I applaud those of you who have faith in Delon Wright. Seriously. If you can find something optimistic to take out of his season, you are dedicated to positivity. What I saw this season was a catastrophically disappointing season by a guy who was proclaimed as the Mavericks big splash in free agency.
Whatever it was, Wright did not work out. It seems like Rick Carlisle noticed that as well, as Burke played 103 more minutes than Wright in the playoffs. I don’t expect the Mavericks to make very many moves this off-season, but I would not be the least bit surprised if getting rid of Wright is one of the few.
With Barea’s impending departure and Wright occasionally disappearing for a ten game stretch, that leaves Jalen Brunson as your only backup facilitator. Brunson is fine, I guess, but he’s also most effective as an off-ball guard. The same goes for Curry, who I’ve seen some suggesting can run the offense when Luka Doncic is off the court (spoiler: no, he can’t).
It’s decision time for the Mavericks. Do you want to use one of your picks on a guard? Acquire one in free agency? Trade for one? Cross your fingers and hope for the best with those you have?
Regardless of what the Mavericks decide to do, it’s clear there’s a spot for Burke on this team. I’ve seen some suggesting that his play in the bubble made teams raise an eyebrow and now he’s worth $5 million a year or something ridiculous. That’s just not true. Since Burke has grown out of his rookie contract, he hasn’t made more than $2 million a year. I would expect his next contract to be two years for a little more than $1 million per.

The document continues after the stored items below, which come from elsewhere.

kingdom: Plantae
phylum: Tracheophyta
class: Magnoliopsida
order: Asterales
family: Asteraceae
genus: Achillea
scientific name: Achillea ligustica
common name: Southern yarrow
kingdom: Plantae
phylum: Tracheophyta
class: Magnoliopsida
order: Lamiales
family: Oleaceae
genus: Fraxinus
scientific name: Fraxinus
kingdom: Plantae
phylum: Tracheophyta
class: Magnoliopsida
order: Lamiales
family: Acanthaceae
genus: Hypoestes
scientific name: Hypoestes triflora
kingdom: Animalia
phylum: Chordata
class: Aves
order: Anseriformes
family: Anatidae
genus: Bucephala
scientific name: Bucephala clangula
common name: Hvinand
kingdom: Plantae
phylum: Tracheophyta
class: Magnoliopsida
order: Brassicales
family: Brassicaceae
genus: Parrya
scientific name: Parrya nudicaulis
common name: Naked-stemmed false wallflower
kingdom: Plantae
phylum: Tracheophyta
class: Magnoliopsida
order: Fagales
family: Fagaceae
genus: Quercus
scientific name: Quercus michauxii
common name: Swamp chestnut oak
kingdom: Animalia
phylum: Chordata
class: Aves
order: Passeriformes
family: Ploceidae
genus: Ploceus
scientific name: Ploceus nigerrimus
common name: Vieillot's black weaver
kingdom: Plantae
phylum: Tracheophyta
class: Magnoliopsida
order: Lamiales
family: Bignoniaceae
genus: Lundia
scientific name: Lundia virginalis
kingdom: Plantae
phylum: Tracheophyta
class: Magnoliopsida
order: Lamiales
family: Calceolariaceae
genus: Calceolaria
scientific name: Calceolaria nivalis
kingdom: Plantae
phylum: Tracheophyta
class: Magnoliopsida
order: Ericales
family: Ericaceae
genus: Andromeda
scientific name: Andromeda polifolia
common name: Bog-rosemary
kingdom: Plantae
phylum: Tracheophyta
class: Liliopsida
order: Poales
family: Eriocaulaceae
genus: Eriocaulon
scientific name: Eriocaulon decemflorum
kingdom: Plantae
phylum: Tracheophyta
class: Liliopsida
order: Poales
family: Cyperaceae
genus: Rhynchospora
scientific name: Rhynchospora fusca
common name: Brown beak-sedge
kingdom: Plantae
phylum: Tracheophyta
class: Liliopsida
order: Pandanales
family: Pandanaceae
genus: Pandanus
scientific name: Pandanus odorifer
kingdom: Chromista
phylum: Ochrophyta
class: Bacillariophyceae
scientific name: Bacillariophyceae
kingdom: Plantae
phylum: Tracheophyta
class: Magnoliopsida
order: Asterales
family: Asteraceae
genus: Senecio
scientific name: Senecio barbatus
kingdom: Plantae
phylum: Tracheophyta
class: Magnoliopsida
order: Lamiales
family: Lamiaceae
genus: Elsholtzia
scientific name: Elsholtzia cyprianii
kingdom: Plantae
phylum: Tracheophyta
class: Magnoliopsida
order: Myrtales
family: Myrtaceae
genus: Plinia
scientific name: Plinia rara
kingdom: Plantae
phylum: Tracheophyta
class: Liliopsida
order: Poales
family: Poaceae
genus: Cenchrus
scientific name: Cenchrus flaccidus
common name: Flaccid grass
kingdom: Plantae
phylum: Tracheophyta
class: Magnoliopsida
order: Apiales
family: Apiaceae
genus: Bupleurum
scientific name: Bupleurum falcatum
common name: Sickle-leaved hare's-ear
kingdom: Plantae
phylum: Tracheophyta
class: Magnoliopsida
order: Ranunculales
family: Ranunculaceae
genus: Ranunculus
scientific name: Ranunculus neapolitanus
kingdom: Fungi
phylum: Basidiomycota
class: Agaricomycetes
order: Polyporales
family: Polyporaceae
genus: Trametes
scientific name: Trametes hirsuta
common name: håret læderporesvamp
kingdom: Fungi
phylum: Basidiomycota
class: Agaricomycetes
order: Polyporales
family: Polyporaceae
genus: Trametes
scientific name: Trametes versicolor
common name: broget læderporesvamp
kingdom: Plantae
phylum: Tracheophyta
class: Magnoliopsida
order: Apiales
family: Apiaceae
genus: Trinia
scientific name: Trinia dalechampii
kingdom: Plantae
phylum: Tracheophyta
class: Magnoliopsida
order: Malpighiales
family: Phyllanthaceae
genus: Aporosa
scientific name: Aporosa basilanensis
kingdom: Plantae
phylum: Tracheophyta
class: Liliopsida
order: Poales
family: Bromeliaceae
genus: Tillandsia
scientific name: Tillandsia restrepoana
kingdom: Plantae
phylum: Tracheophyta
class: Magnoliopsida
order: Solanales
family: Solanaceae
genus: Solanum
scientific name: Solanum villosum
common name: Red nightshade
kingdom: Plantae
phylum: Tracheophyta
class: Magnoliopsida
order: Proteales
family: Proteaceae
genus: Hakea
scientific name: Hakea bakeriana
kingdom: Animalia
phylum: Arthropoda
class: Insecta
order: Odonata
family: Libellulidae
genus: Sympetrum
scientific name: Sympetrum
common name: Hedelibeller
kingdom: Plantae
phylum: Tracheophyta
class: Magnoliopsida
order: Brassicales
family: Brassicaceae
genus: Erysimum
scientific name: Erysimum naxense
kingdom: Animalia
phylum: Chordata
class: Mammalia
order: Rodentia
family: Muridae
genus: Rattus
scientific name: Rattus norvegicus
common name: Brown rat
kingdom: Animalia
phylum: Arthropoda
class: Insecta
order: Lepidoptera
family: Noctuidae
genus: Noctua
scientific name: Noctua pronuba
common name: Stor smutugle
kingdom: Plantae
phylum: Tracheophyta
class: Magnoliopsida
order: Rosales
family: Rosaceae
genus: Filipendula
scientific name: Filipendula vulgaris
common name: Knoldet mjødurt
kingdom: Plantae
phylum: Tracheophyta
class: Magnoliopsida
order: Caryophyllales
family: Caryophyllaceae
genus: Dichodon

Burke is truly the Mavericks’ to lose, and I wouldn’t be surprised if he even took a pay-cut to stay here hearing how highly he speaks of this team. He’s a cheap, experienced and talented player who can come off your bench and give you points. He’s not a great defender, but his offense is good enough coming off the bench.
If you’re the Mavericks, I think you take that any day. I’m not saying he needs to play 25 minutes a game. But the need is there, and his fit is clear. Bring him back.